Stephen Done: "Melwood, by all accounts, was an old wooden shed and the grass was worse than on a park for Sunday football. It was shambolic. In fact they hardly ever used to do any training there. They just used to go on road runs. Training on tarmac was, of course, not ideal seeing as you actually play the game on grass. How that method worked no-one is quite sure! They'd also run up and down sand dunes and stuff like that. Basically the ground was shabby, the training was shabby and the directors picked the team, which was typical of the time. But Shankly wasn't having any of this."
Ronnie Moran: "He got rid of a lot of players early on and then he brought players in who were like-minded in their thinking about the game. If he didn't get what he wanted off them then they too would be away. He'd either leave them out of the team or get rid of them to other clubs."
Dave Hickson (LFC player 1959-61): "Bill had his own way of doing things. He had a great love of the game and nobody was unbeatable with him. Everyone has heard the stories before about how he would rubbish the great players like Bobby Charlton and Billy Wright in order to give his team confidence. All the things you've heard about the psychology of Bill Shankly are true. It was wonderful."
Ronnie Moran: "He introduced a lot on small-sided games into our training, which was great because before that we'd always done a lot of running. And he'd watch players closely because his train of thought was if players do not work hard in training then they won't work hard on matchdays. We didn't win all the time initially but we didn't lose as many as we had been."
Stephen Done: "The one thing he didn't change however was the backroom staff. He recognised that there was already coaching staff at the club of great note and of course the bootroom was born by retaining these guys."
Ronnie Moran: "Bill was an honest type of bloke and he probably knew Bob, Joe and Rueben from his earlier days in the game.

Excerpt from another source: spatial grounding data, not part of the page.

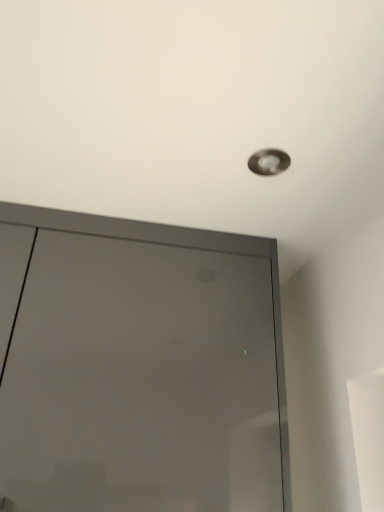
Where is `matte silver droplight at upper center`? This screenshot has width=384, height=512. matte silver droplight at upper center is located at coordinates (269, 162).

Describe the element at coordinates (269, 162) in the screenshot. I see `matte silver droplight at upper center` at that location.

This screenshot has height=512, width=384. What do you see at coordinates (139, 367) in the screenshot? I see `matte gray door at upper center` at bounding box center [139, 367].

This screenshot has width=384, height=512. What are the coordinates of `matte gray door at upper center` in the screenshot? It's located at (139, 367).

In the scene shown: In order to face matte gray door at upper center, should I rotate leftwards or rightwards?

A 10.512 degree turn to the left will do.

Measure the distance between point (228,442) and camera.

A distance of 35.24 inches exists between point (228,442) and camera.

In order to click on matte silver droplight at upper center in this screenshot , I will do `click(269, 162)`.

Between matte gray door at upper center and matte silver droplight at upper center, which one appears on the right side from the viewer's perspective?

From the viewer's perspective, matte silver droplight at upper center appears more on the right side.

Who is more distant, matte gray door at upper center or matte silver droplight at upper center?

matte silver droplight at upper center is further from the camera.

Does point (6, 266) come closer to viewer compared to point (274, 170)?

No, (6, 266) is further to viewer.

From the image's perspective, is matte gray door at upper center below matte silver droplight at upper center?

Yes, from the image's perspective, matte gray door at upper center is below matte silver droplight at upper center.

From a real-world perspective, between matte gray door at upper center and matte silver droplight at upper center, who is vertically higher?

In real-world perspective, matte silver droplight at upper center is above.

Can you confirm if matte gray door at upper center is thinner than matte silver droplight at upper center?

Incorrect, the width of matte gray door at upper center is not less than that of matte silver droplight at upper center.

Who is shorter, matte gray door at upper center or matte silver droplight at upper center?

matte silver droplight at upper center.

Considering the sizes of matte gray door at upper center and matte silver droplight at upper center in the image, is matte gray door at upper center bigger or smaller than matte silver droplight at upper center?

Considering their sizes, matte gray door at upper center takes up more space than matte silver droplight at upper center.

Is matte silver droplight at upper center completely or partially inside matte gray door at upper center?

No, matte silver droplight at upper center is not surrounded by matte gray door at upper center.

Are matte gray door at upper center and matte silver droplight at upper center far apart?

That's not correct — matte gray door at upper center is a little close to matte silver droplight at upper center.

Consider the image. Could you tell me if matte gray door at upper center is facing matte silver droplight at upper center?

Yes, matte gray door at upper center is oriented towards matte silver droplight at upper center.

This screenshot has width=384, height=512. Find the location of `door to the left of matte silver droplight at upper center`. door to the left of matte silver droplight at upper center is located at coordinates (139, 367).

Considering the relative positions of matte silver droplight at upper center and matte gray door at upper center in the image provided, is matte silver droplight at upper center to the right of matte gray door at upper center from the viewer's perspective?

Yes, matte silver droplight at upper center is to the right of matte gray door at upper center.

Is matte silver droplight at upper center further to camera compared to matte gray door at upper center?

That is True.

Considering the positions of points (273, 165) and (65, 261), is point (273, 165) closer to camera compared to point (65, 261)?

Yes.

From the image's perspective, would you say matte silver droplight at upper center is positioned over matte gray door at upper center?

Yes.

From a real-world perspective, is matte silver droplight at upper center on top of matte gray door at upper center?

Yes.

Which object is wider, matte silver droplight at upper center or matte gray door at upper center?

With larger width is matte gray door at upper center.

Who is shorter, matte silver droplight at upper center or matte gray door at upper center?

matte silver droplight at upper center is shorter.

In terms of size, does matte silver droplight at upper center appear bigger or smaller than matte gray door at upper center?

Clearly, matte silver droplight at upper center is smaller in size than matte gray door at upper center.

Is matte silver droplight at upper center located outside matte gray door at upper center?

Yes.

Is matte silver droplight at upper center far from matte gray door at upper center?

No, matte silver droplight at upper center is in close proximity to matte gray door at upper center.

Is matte silver droplight at upper center oriented towards matte gray door at upper center?

No, matte silver droplight at upper center is not turned towards matte gray door at upper center.

How many degrees apart are the facing directions of matte silver droplight at upper center and matte gray door at upper center?

The angular difference between matte silver droplight at upper center and matte gray door at upper center is 89.9 degrees.

Measure the distance from matte silver droplight at upper center to matte gray door at upper center.

They are 19.37 inches apart.

I want to click on door that is below the matte silver droplight at upper center (from the image's perspective), so click(x=139, y=367).

You are a GUI agent. You are given a task and a screenshot of the screen. Output one action in this format:
    pyautogui.click(x=<x>, y=<y>)
    Task: Click on the door on the left side of matte silver droplight at upper center
    
    Given the screenshot: What is the action you would take?
    pyautogui.click(x=139, y=367)

The width and height of the screenshot is (384, 512). Find the location of `door lying in front of the matte silver droplight at upper center`. door lying in front of the matte silver droplight at upper center is located at coordinates (139, 367).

He'd have known what characters they were and as it turned out they had great success together."
Shankly's officially took charge of his first Liverpool game on December 19th. Unfortunately, he could only sit and watch as the Reds crashed to a 4-0 home defeat against Cardiff City. Another loss at Charlton followed a week later but on December 28th he recorded his first win – 2-0 in the Anfield return against the Addicks – and a new era was up and running.
Peter Hooton (LFC fan & former lead singer of The Farm): "If we'd have had a less charismatic manager things might not have developed as they have done for this club. Shankly once famously said that he wanted to build this club into an institution, a bastion of invincibility where opposing teams would come and think, 'Oh no, we're playing Liverpool.'"
Bill Shankly: "My idea was to build Liverpool into a bastion of invincibility. Napoleon had that idea and he conquered the bloody world! And that's what I wanted; for Liverpool to be untouchable. My idea was to build Liverpool up and up and up until eventually everyone would have to submit and give in."
Stephen Done: "No-one must ever forget that he absolutely revolutionised Liverpool Football Club. And he set up a system that lasted right through to the days when Bob Paisley, Joe Fagan and then Kenny Dalglish took over. Right up until say the beginning of the Nineties, what Shankly started continued."
Peter Hooton: "Since the Sixties, Liverpool's record is second to none, in Europe as well. And there is an actual feeling that there is an institution here. And even though we've had tragedies, tragedies we've all cried over, there was always that feeling that this is a special club. Not many clubs have got that and obviously we have to thank Bill Shankly for that. Everything stems from the day he came to Anfield in December 1959.